Operating Leases. We lease all of our retail stores under operating leases. Certain lease agreements contain rent holidays, and/or rent
escalation clauses. Except for contingent rent, we recognize rent expense on a straight-line basis over the lease term and record the
difference between the amount charged to expense and the rent paid as a deferred rent liability. Contingent rent, determined based on a
percentage of sales in excess of specified levels, is recognized as rent expense when achievement of the specified sales that triggers the
contingent rent is probable.
The landlord/lessor constructs the building leasehold improvements for the majority of our stores. However, in certain “replacement-tenant”
situations, we may perform the remodeling. To determine the proper recording of improvements, we first ascertain whether the remodeling
falls within the scope of ASC Topic 840-40, Leases, Leaseback Transactions. If it does not, we assess whether such improvements are to
be accounted for as lessor or lessee assets. If the landlord/lessor makes the improvements and presents us with the finished space on a
"turnkey" basis, we view the assets as being lessor assets. In situations where we do the remodeling work and receive an allowance that
may or may not cover all the costs, we make a judgment as to the classification between lessor and lessee assets. We consider an asset
to be a lessor asset if all of the following criteria are met:
x the lease specifically requires the lessee to make the improvement,
x the improvement is fairly generic,
x the improvement increases the fair value of the property to the lessor, and
x the useful life of the improvement is longer than our lease term.
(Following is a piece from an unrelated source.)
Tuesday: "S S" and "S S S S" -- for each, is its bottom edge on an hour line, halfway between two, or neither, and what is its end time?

If any of the above criteria are not met, we consider the assets to be lessee assets, which are recorded as leasehold improvements in the
balance sheet. Payments received from the lessor to fund any portion of the cost of lessee assets are accounted for as lease incentives.
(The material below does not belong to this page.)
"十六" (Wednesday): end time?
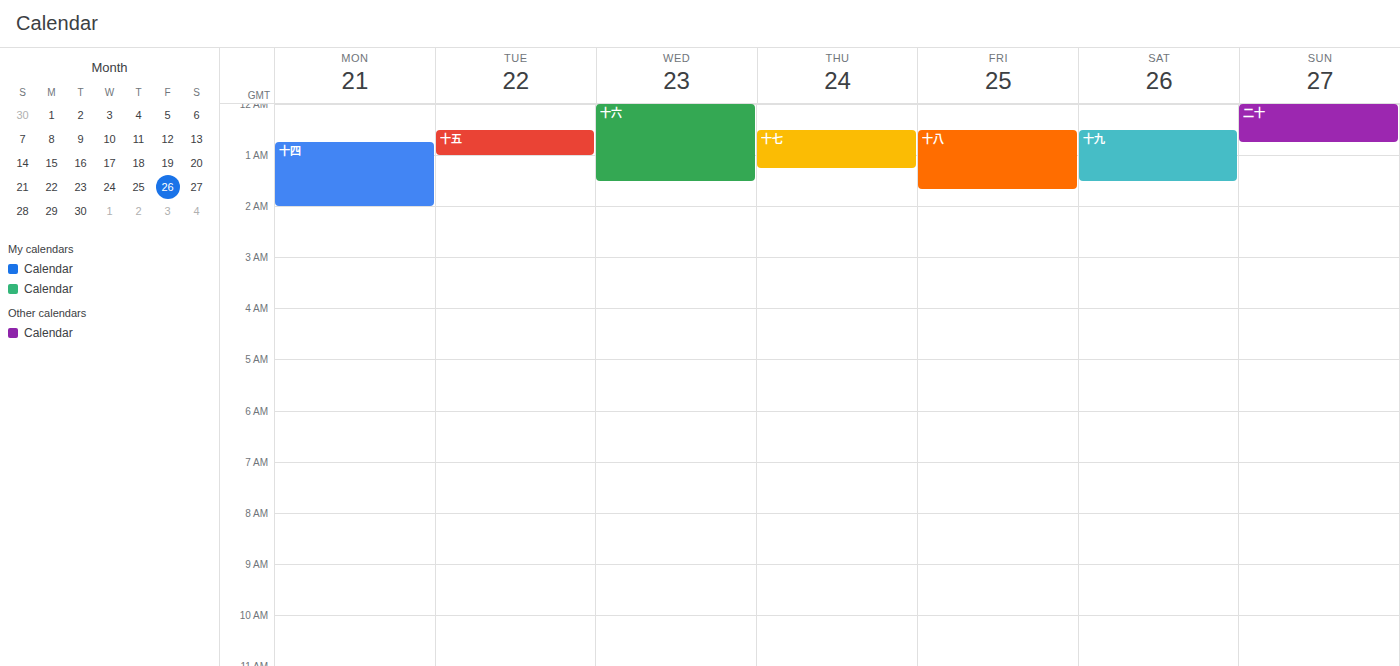
1:30 AM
Assets considered to be lessor assets are not reflected on our balance sheet. To the extent that we paid for such lessor assets and were
not reimbursed through construction allowances, such net payments are recorded as prepaid rent, which is amortized to rent expense over
the lease term.
Advertising Expense. Advertising costs are expensed as incurred. Advertising expenses of $53.8 million, $50.2 million and $51.5 million
are reflected in SG&A expenses in the Consolidated Statements of Operations for 2010, 2009 and 2008, respectively.
Income Taxes. We follow the guidance in ASC Topic 740, Income Taxes, which requires recognition of deferred tax assets and liabilities
for the expected future income tax consequences of events that have been included in the consolidated financial statements or tax returns.
Under this method, deferred tax assets and liabilities are determined based on the differences between the financial statement carrying
amounts and the tax basis of assets and liabilities using enacted tax rates in effect for the year in which the differences are expected to
reverse. Deferred tax assets are reduced by a valuation allowance for amounts that do not satisfy required realization criteria. See Note 6
for further discussion.
Share-Based Compensation. We follow the guidance in ASC Topic 718, Stock Compensation, to record share-based compensation.
Pursuant to the guidance, we recognize expense in the financial statements for the fair values of all share-based payments to employees
over the employees’ requisite service periods.
Earnings Per Share (“EPS”). We follow the guidance of ASC Topic 260, Earnings Per Share, which clarifies that unvested share-based
payment awards that contain non-forfeitable rights to dividends or dividend equivalents (whether paid or unpaid) are participating securities
and are to be included in the computation of earnings per share ("EPS") under the two-class method. Our restricted stock awards are
considered “participating securities” because they contain non-forfeitable rights to dividends. Under the two-class method, EPS is
computed by dividing earnings allocated to common stockholders by the weighted-average number of common shares outstanding for the
period. In applying the two-class method, earnings are allocated to both common stock shares and participating securities based on their
respective weighted-average shares outstanding for the period.